Stationed as the lighthouse keeper on Janus Rock off the coast of Western Australia, Tom Sherbourne and his wife Isabel live largely in isolation. Two miscarriages and one stillbirth have isolated the couple even further — both from their family on the mainland who are anxious for grandchildren and from each other.
The arrival of a battered on the shores of Janus Rock carrying a dead man and living infant is seen as a sign by the bereft Isabel, and she urges her husband to go against his training from the Commonwealth Lighthouse Service and the morals he clings to after all he’s seen in World War I. Tom buries the body; Lucy adopts the infant and names her Lucy.
Two years after her arrival, the Sherbourne family return to mainland Western Australia with plans to introduce Lucy to their families as their daughter and christian the child. There, they learn of a young woman by the name of Hannah who is still grieving over the disappearance of her husband and the baby girl they named Grace. Gossip trails Hannah wherever she goes — community members claim her husband, a German-speaker hated for his supposed role in World War I, ran off with the child for his native Austria — and the what ifs are driving her mad with grief.
Far too often, a novel will introduce a complex situation and leave the reader in a grey wasteland without an answer. Should baby Lucy be returned to her birth mother? Should Tom and Isabel be charged with kidnapping? Should war and grief be acceptable excuses for peoples’ crimes?

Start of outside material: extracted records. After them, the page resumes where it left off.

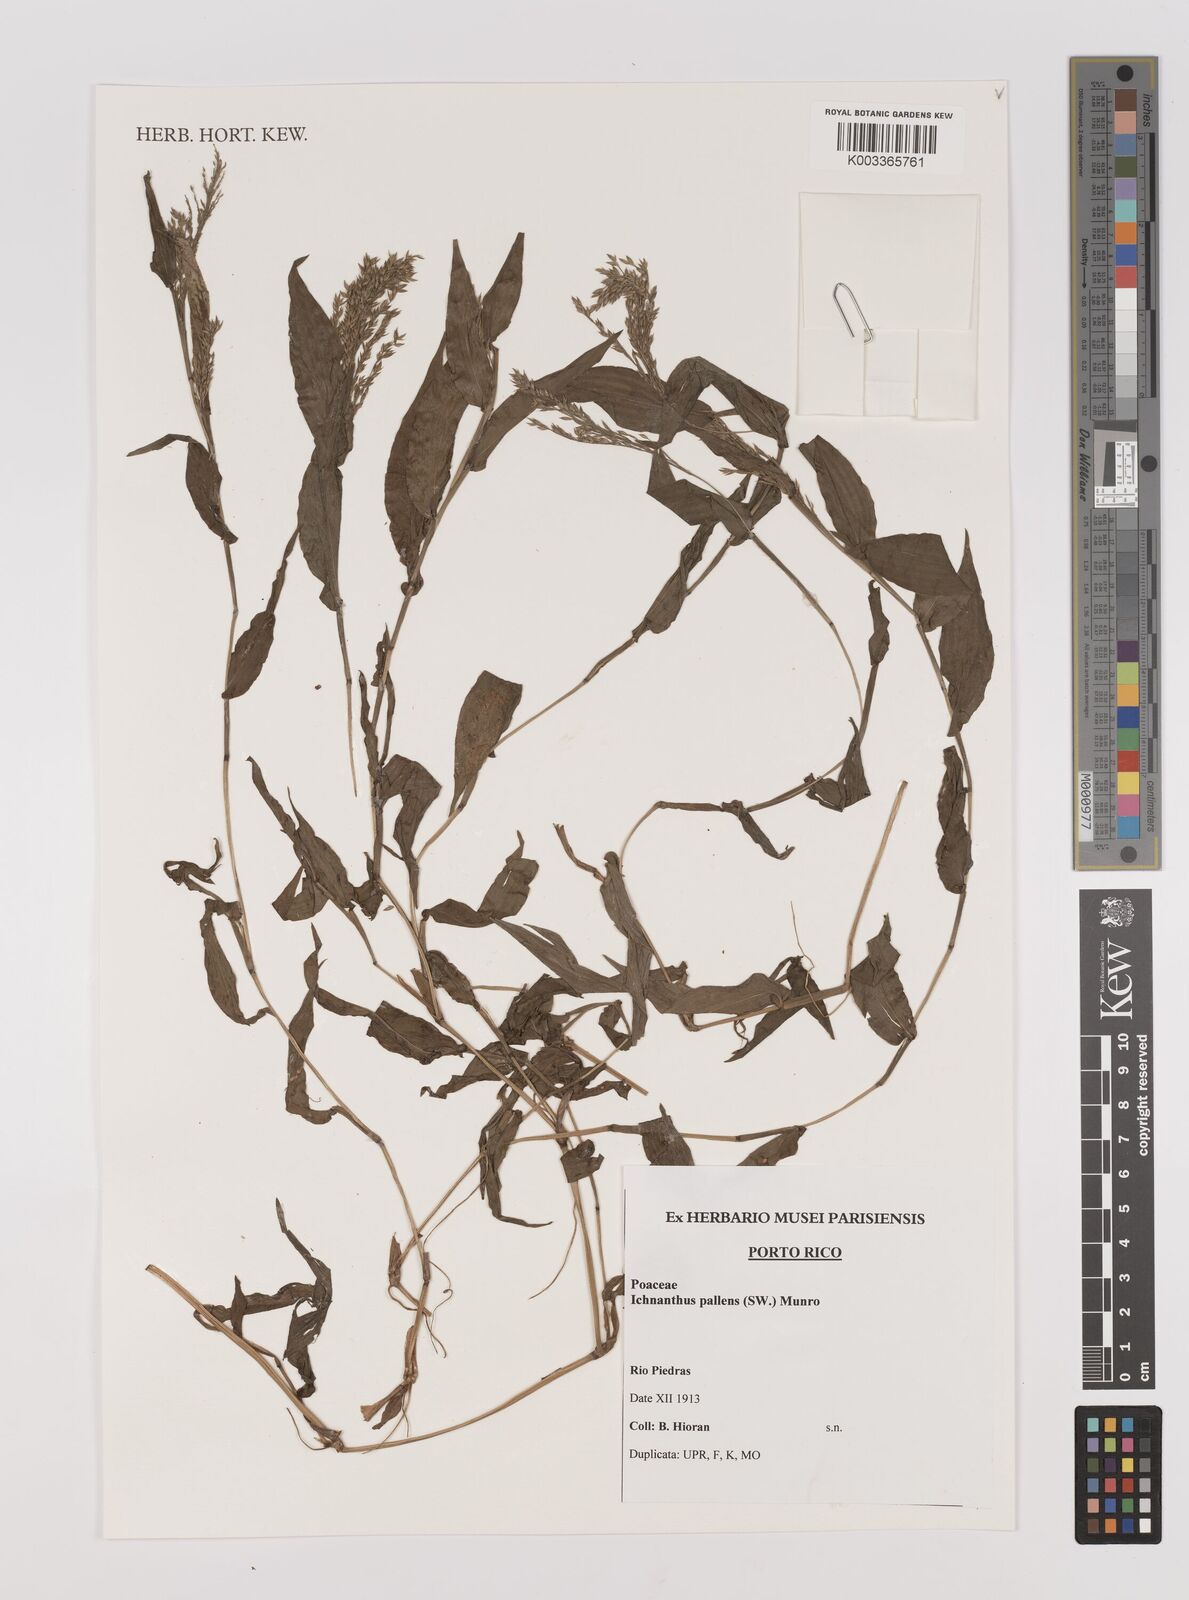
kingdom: Plantae
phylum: Tracheophyta
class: Liliopsida
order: Poales
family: Poaceae
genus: Ichnanthus
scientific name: Ichnanthus pallens
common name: Water grass
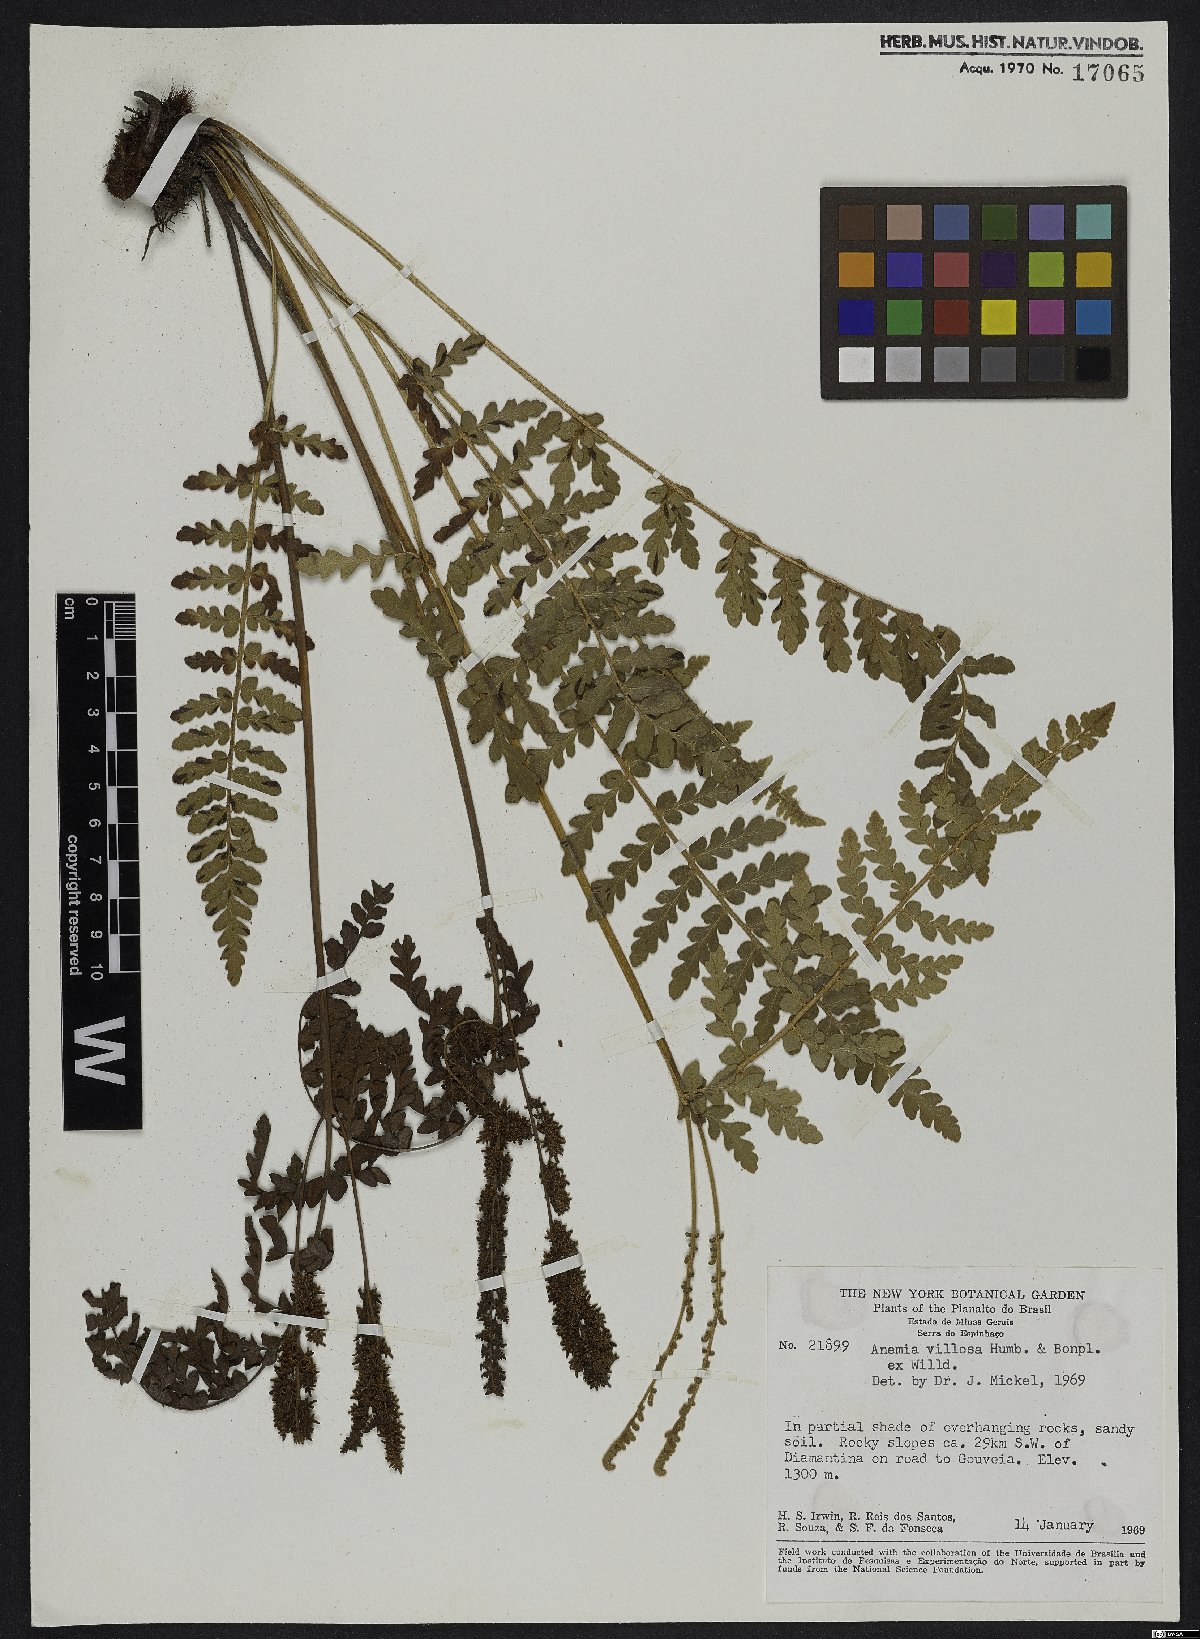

Thankfully, Stedman introduces this complex situation and then follows through with the fallout. It is apparent that someone will lose, but who the someone is and the reaction of the community at large to their loss moves this heart-wrenching tale far away from the unbelievable place it begins. It is a period of adjustment for Lucy, Hannah, Isabel, and Tom; it is a period of mourning for all. And Stedman handles each character’s point of view and reaction to the situation with care. With an attention that makes this a far more extraordinary debut than the writing style original suggests.
And, despite the distance both in time and space from World War I, Stedman never allows the war to stray from the reader’s mind — just as it would have been for real Australians in 1926. There are the shattered, debilitated men who are lost to their communities and the guilt of those like Tom who came back — at least, physically — in one piece. There is the anger and the resentment over lost children — brothers, sons, and husbands — in war manifesting itself in both the xenophobia directed towards Hannah and her husband and the relationship between Tom and Isabel, Tom and Lucy.
The novel does occasionally switch from past to present tense for no discernible reason, which added some complication to listening to the audiobook as read by Noah Taylor. I would often have to rewind in order to ascertain if the novel had suddenly switched back in time (it hadn’t). And there was also an issue with the sound mixing. I would jack up the volume for one part — Taylor has a tendency to mumble — and then have to scramble to turn it down when he started screaming at me in the next part. The novel was worth dealing with all the audiobook’s idiosyncrasies, but I still wish I had read the print version instead.